Kitap sonrasında gerçekliğin sınırlarını sonuna kadar zorlayan bir anlatıyla devam ediyor. Okurken yaşananların karakterin tedavi esnasında gördüğü halüsinasyonlar mı yoksa başına gelenler mi olduğunu metnin son cümlesine kadar anlayamadığımı itiraf etmeliyim. Kitap boyunca “tuhaflıklarla” örülü anlatı hiç hız kaybetmeden devam ederken, yazarın incelikli eleştirisi de sürüyor. Karakterimiz sırtında yatakla birlikte hastaneden çıkıyor ve her şey daha da garipleşiyor. Bir yatak,  ona bağlı bir hasta yollara düşüyor ve bir yerde yatağın tek ayağı lağım çukuruna sıkışıyor. Yoldan geçen birisi durumu fark ediyor ancak sanki tüm bu olanlar çok normalmiş gibi konuşmaya başlıyor ve tek derdi bu olay için kimi arayacağı oluyor. Polisi mi, itfaiyeyi mi yoksa belediyeyi mi?
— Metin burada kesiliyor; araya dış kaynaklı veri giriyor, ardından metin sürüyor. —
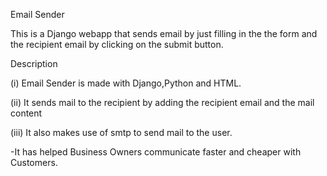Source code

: Email Sender 

This is a Django webapp that sends email by just filling in the the form and the recipient email by clicking on the submit button.

Description

(i) Email Sender is made with Django,Python and HTML.

(ii) It sends mail to the recipient by adding the recipient email and the mail content 

(iii) It also makes use of smtp to send mail to the user.

-It has helped Business Owners communicate faster and cheaper with Customers.
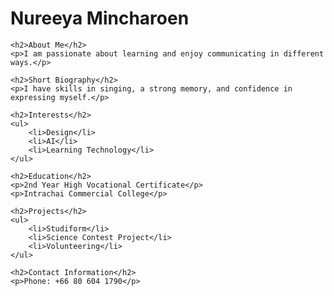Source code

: <!DOCTYPE html>
<html>
<head>
    <title>Resume - Nureeya Mincharoen</title>
    <meta charset="UTF-8">
</head>
<body>
    <h1>Nureeya Mincharoen</h1>

    <h2>About Me</h2>
    <p>I am passionate about learning and enjoy communicating in different ways.</p>

    <h2>Short Biography</h2>
    <p>I have skills in singing, a strong memory, and confidence in expressing myself.</p>

    <h2>Interests</h2>
    <ul>
        <li>Design</li>
        <li>AI</li>
        <li>Learning Technology</li>
    </ul>

    <h2>Education</h2>
    <p>2nd Year High Vocational Certificate</p>
    <p>Intrachai Commercial College</p>

    <h2>Projects</h2>
    <ul>
        <li>Studiform</li>
        <li>Science Contest Project</li>
        <li>Volunteering</li>
    </ul>

    <h2>Contact Information</h2>
    <p>Phone: +66 80 604 1790</p>
</body>
</html>
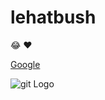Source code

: # lehatbush
:joy: :heart:

[Google](https://google.com)

![git Logo](https://www.google.com/url?sa=i&url=https%3A%2F%2Ftwitter.com%2Fmasterkiruna&psig=AOvVaw3TFbjEkt9-Pe7sZnHROpye&ust=1668778456729000&source=images&cd=vfe&ved=0CBAQjRxqFwoTCLDCrKuqtfsCFQAAAAAdAAAAABAI)
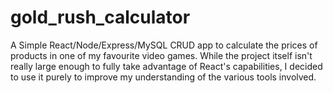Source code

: # gold_rush_calculator
A Simple React/Node/Express/MySQL CRUD app to calculate the prices of products in one of my favourite video games.
While the project itself isn't really large enough to fully take advantage of React's capabilities, I decided to use it purely to improve my understanding of the various
tools involved.

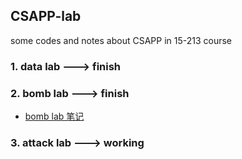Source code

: ## CSAPP-lab

some codes and notes about CSAPP in 15-213 course

### 1. data lab ---> finish
### 2. bomb lab ---> finish
- [bomb lab 笔记](lab-notes/bomb.md)
### 3. attack lab ---> working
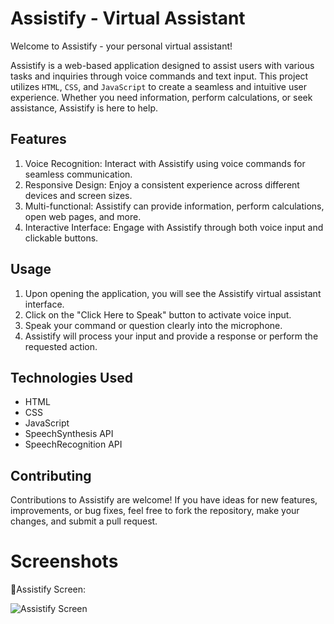 # Assistify - Virtual Assistant

Welcome to Assistify - your personal virtual assistant!

Assistify is a web-based application designed to assist users with various tasks and inquiries through voice commands and text input. This project utilizes `HTML`, `CSS`, and `JavaScript` to create a seamless and intuitive user experience. Whether you need information, perform calculations, or seek assistance, Assistify is here to help.

## Features

1. Voice Recognition: Interact with Assistify using voice commands for seamless communication.
2. Responsive Design: Enjoy a consistent experience across different devices and screen sizes.
3. Multi-functional: Assistify can provide information, perform calculations, open web pages, and more.
4. Interactive Interface: Engage with Assistify through both voice input and clickable buttons.

## Usage

1. Upon opening the application, you will see the Assistify virtual assistant interface.
2. Click on the "Click Here to Speak" button to activate voice input.
3. Speak your command or question clearly into the microphone.
4. Assistify will process your input and provide a response or perform the requested action.

## Technologies Used

- HTML
- CSS
- JavaScript
- SpeechSynthesis API
- SpeechRecognition API

## Contributing

Contributions to Assistify are welcome! If you have ideas for new features, improvements, or bug fixes, feel free to fork the repository, make your changes, and submit a pull request.

# Screenshots

📌Assistify Screen:

![Assistify Screen](https://github.com/newaz10)
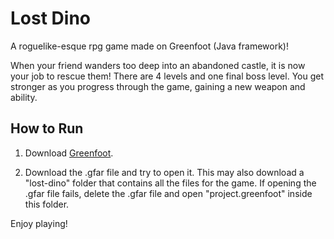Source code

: # Lost Dino
A roguelike-esque rpg game made on Greenfoot (Java framework)!

When your friend wanders too deep into an abandoned castle, it is now your job to rescue them!
There are 4 levels and one final boss level. You get stronger as you progress through the game, gaining a new weapon and ability.

## How to Run
1. Download [Greenfoot](https://www.greenfoot.org/download).

2. Download the .gfar file and try to open it.
This may also download a "lost-dino" folder that contains all the files for the game. If opening the .gfar file fails, delete the .gfar file and open "project.greenfoot" inside this folder. 

Enjoy playing!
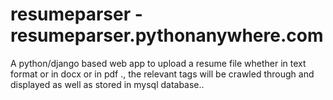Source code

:# resumeparser - resumeparser.pythonanywhere.com
A python/django based web app to upload a resume file whether in text format or in docx or in pdf ., the relevant  tags will be crawled through and displayed as well as stored in mysql database..
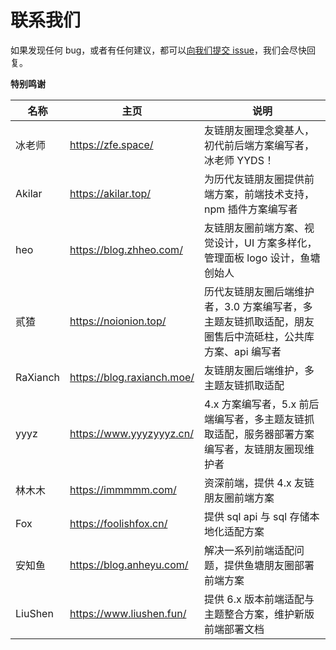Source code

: # 联系我们

如果发现任何 bug，或者有任何建议，都可以[向我们提交 issue](https://github.com/Rock-Candy-Tea/hexo-circle-of-friends/issues)，我们会尽快回复。

**特别鸣谢**

| 名称     | 主页                       | 说明                                                                                                     |
| -------- | -------------------------- | -------------------------------------------------------------------------------------------------------- |
| 冰老师   | https://zfe.space/         | 友链朋友圈理念奠基人，初代前后端方案编写者，冰老师 YYDS！                                                |
| Akilar   | https://akilar.top/        | 为历代友链朋友圈提供前端方案，前端技术支持，npm 插件方案编写者                                           |
| heo      | https://blog.zhheo.com/    | 友链朋友圈前端方案、视觉设计，UI 方案多样化，管理面板 logo 设计，鱼塘创始人                              |
| 贰猹     | https://noionion.top/      | 历代友链朋友圈后端维护者，3.0 方案编写者，多主题友链抓取适配，朋友圈售后中流砥柱，公共库方案、api 编写者 |
| RaXianch | https://blog.raxianch.moe/ | 友链朋友圈后端维护，多主题友链抓取适配                                                                   |
| yyyz     | https://www.yyyzyyyz.cn/   | 4.x 方案编写者，5.x 前后端编写者，多主题友链抓取适配，服务器部署方案编写者，友链朋友圈现维护者           |
| 林木木   | https://immmmm.com/        | 资深前端，提供 4.x 友链朋友圈前端方案                                                                    |
| Fox      | https://foolishfox.cn/     | 提供 sql api 与 sql 存储本地化适配方案                                                                   |
| 安知鱼   | https://blog.anheyu.com/    | 解决一系列前端适配问题，提供鱼塘朋友圈部署前端方案                                                       |
| LiuShen  | https://www.liushen.fun/   | 提供 6.x 版本前端适配与主题整合方案，维护新版前端部署文档                                                  |

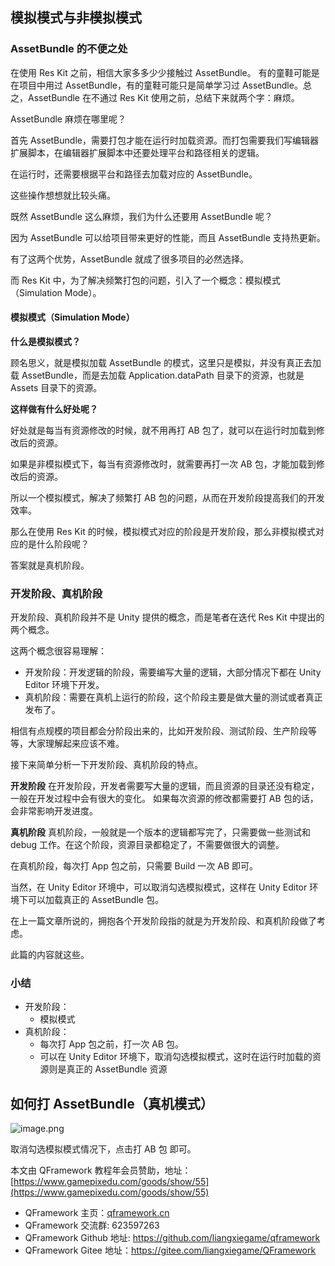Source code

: ﻿## 模拟模式与非模拟模式

### AssetBundle 的不便之处
在使用 Res Kit 之前，相信大家多多少少接触过 AssetBundle。 有的童鞋可能是在项目中用过 AssetBundle，有的童鞋可能只是简单学习过 AssetBundle。总之，AssetBundle 在不通过 Res Kit 使用之前，总结下来就两个字：麻烦。

AssetBundle 麻烦在哪里呢？

首先 AssetBundle，需要打包才能在运行时加载资源。而打包需要我们写编辑器扩展脚本，在编辑器扩展脚本中还要处理平台和路径相关的逻辑。

在运行时，还需要根据平台和路径去加载对应的 AssetBundle。

这些操作想想就比较头痛。

既然 AssetBundle 这么麻烦，我们为什么还要用 AssetBundle 呢？

因为 AssetBundle 可以给项目带来更好的性能，而且 AssetBundle 支持热更新。

有了这两个优势，AssetBundle 就成了很多项目的必然选择。

而 Res Kit 中，为了解决频繁打包的问题，引入了一个概念：模拟模式（Simulation Mode）。

#### 模拟模式（Simulation Mode）

**什么是模拟模式？**

顾名思义，就是模拟加载 AssetBundle 的模式，这里只是模拟，并没有真正去加载 AssetBundle，而是去加载 Application.dataPath 目录下的资源，也就是 Assets 目录下的资源。

**这样做有什么好处呢？**

好处就是每当有资源修改的时候，就不用再打 AB 包了，就可以在运行时加载到修改后的资源。

如果是非模拟模式下，每当有资源修改时，就需要再打一次 AB 包，才能加载到修改后的资源。

所以一个模拟模式，解决了频繁打 AB 包的问题，从而在开发阶段提高我们的开发效率。

那么在使用 Res Kit 的时候，模拟模式对应的阶段是开发阶段，那么非模拟模式对应的是什么阶段呢？

答案就是真机阶段。

### 开发阶段、真机阶段
开发阶段、真机阶段并不是 Unity 提供的概念，而是笔者在迭代 Res Kit 中提出的两个概念。

这两个概念很容易理解：
* 开发阶段：开发逻辑的阶段，需要编写大量的逻辑，大部分情况下都在 Unity Editor 环境下开发。
* 真机阶段：需要在真机上运行的阶段，这个阶段主要是做大量的测试或者真正发布了。

相信有点规模的项目都会分阶段出来的，比如开发阶段、测试阶段、生产阶段等等，大家理解起来应该不难。

接下来简单分析一下开发阶段、真机阶段的特点。

**开发阶段**
在开发阶段，开发者需要写大量的逻辑，而且资源的目录还没有稳定，一般在开发过程中会有很大的变化。
如果每次资源的修改都需要打 AB 包的话，会非常影响开发进度。

**真机阶段**
真机阶段，一般就是一个版本的逻辑都写完了，只需要做一些测试和 debug 工作。在这个阶段，资源目录都稳定了，不需要做很大的调整。

在真机阶段，每次打 App 包之前，只需要 Build 一次 AB 即可。

当然，在 Unity Editor 环境中，可以取消勾选模拟模式，这样在 Unity Editor 环境下可以加载真正的 AssetBundle 包。

在上一篇文章所说的，拥抱各个开发阶段指的就是为开发阶段、和真机阶段做了考虑。

此篇的内容就这些。

### 小结
* 开发阶段：
    *  模拟模式
* 真机阶段：
    * 每次打 App 包之前，打一次 AB 包。
    * 可以在 Unity Editor 环境下，取消勾选模拟模式，这时在运行时加载的资源则是真正的 AssetBundle 资源


## 如何打 AssetBundle（真机模式）


![image.png](https://file.liangxiegame.com/bcc21643-8c4a-4f6f-b3a9-db1ec3071119.png)

取消勾选模拟模式情况下，点击打 AB 包 即可。

本文由 QFramework 教程年会员赞助，地址：[https://www.gamepixedu.com/goods/show/55](https://www.gamepixedu.com/goods/show/55)

* QFramework 主页：[qframework.cn](https://qframework.cn)
* QFramework 交流群: 623597263
* QFramework Github 地址: <https://github.com/liangxiegame/qframework>
* QFramework Gitee 地址：<https://gitee.com/liangxiegame/QFramework>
Yazar bizi bir sorgulama ile daha baş başa bırakıyor çünkü yine başkarakterimiz olan hastanın absürt durumundan çok, işin bürokratik kısmını önemseyen bir tavırla karşı karşıya kalıyoruz. Burada aslında aklımıza takılması gereken şu gibi geliyor bana her şey öyle “normalleşmiş” ve kurumların denetimine geçmiş ki bireyin konumunun, ne yaşadığının bir önemi yok. Birey kurumlar tarafından, bu bazen hastane, bazen belediye, bazen de polis; denetlenmesi, gözetlenmesi, hakkında karar verilmesi gereken bir nesne durumunda.

Bacağında kök salmış turp filizleri, sırtında yatak, yollara düşen karakterin asıl amacı hastalığına derman olması beklenen bir kükürt kaplıcasına ulaşmak. Cehennem vadisinde bulunduğu söylenen kükürt kaplıcasına doğru yola çıkan bu esnada yatağıyla oradan oraya savrulan, başına olmadık şeyler gelen karakterin karşısına çıkan outdoor spor malzemeleri satan bir dükkânda gördüğü gri ve siyah renkli, kıpkırmızı bağcıklı jokking ayakkabılarına gözünün takılması ise ayrı bir ironi. Çünkü içinde bulunduğu durum düşünülünce bir insanın en son aklına gelecek şey olurdu. Ancak burada yazarın ince eleştirilerinden birisiyle daha karşı karşıyayız, nasıl bir hâl içerisinde olursa olsun tüketmekten vaz geçmeyen insan ile. Üzerine düşününce gerçekten de böyle değil mi hangi durumda kalırsa kalsın, onca savaş, katliam, ekolojik yıkım haberi insanı tüketmekten alıkoymuyor. İnsan türü hep daha fazlasını, daha yenisini, daha farklısını isterken ve “Kanguru Defteri”nde olduğu gibi her şey o kadar anormalken tüketmeye devam ediyor.

Kobo Abe’nin “Kanguru Defteri” dünyanın ve bireyin içerisinde bulunduğu durumu, her şey ne kadar saçma olursa olsun, sıradan bir şekilde devam eden yaşamı anlatmanın yolunu bulmuş bir kitap. Bürokrasiyi, öznenin kurumlar karşısındaki konumunu, ilginç bir hikâyeyle, hiç kaybolmayan merak unsuruyla ortaya koymuş yazar. Okuru, zamansız, mekânın belirsizleştiği, “garip” olarak nitelendirebilecek karakterlerle (eğri gözlü kız, cüceler)  dolu bir hikâyenin içerisine sokarken, aslında modern dünyanın eleştirisini sunuyor okura. Bireyin değersizleştiği, kurumların gözetiminde bir nesneye dönüştüğü, tüketimin bir yaşam biçimi hâline geldiği bir dünya resmi bu, yani şu an içerisinde bulunduğumuz, bacağımızda turp filizleri bile çıksa “normal” olarak değerlendirip rutini bozmayacak kadar her şeyi olağan karşıladığımız dünya.

Kaynaklar

Foucault, M., (2002), “Kliniğin Doğuşu”, (Çev. Temel Keşoğlu), İstanbul: Doruk.

İllich, İ., (2011), “Sağlığın Gaspı”, (Çev. Süha Sertabiboğlu), İstanbul: Ayrıntı.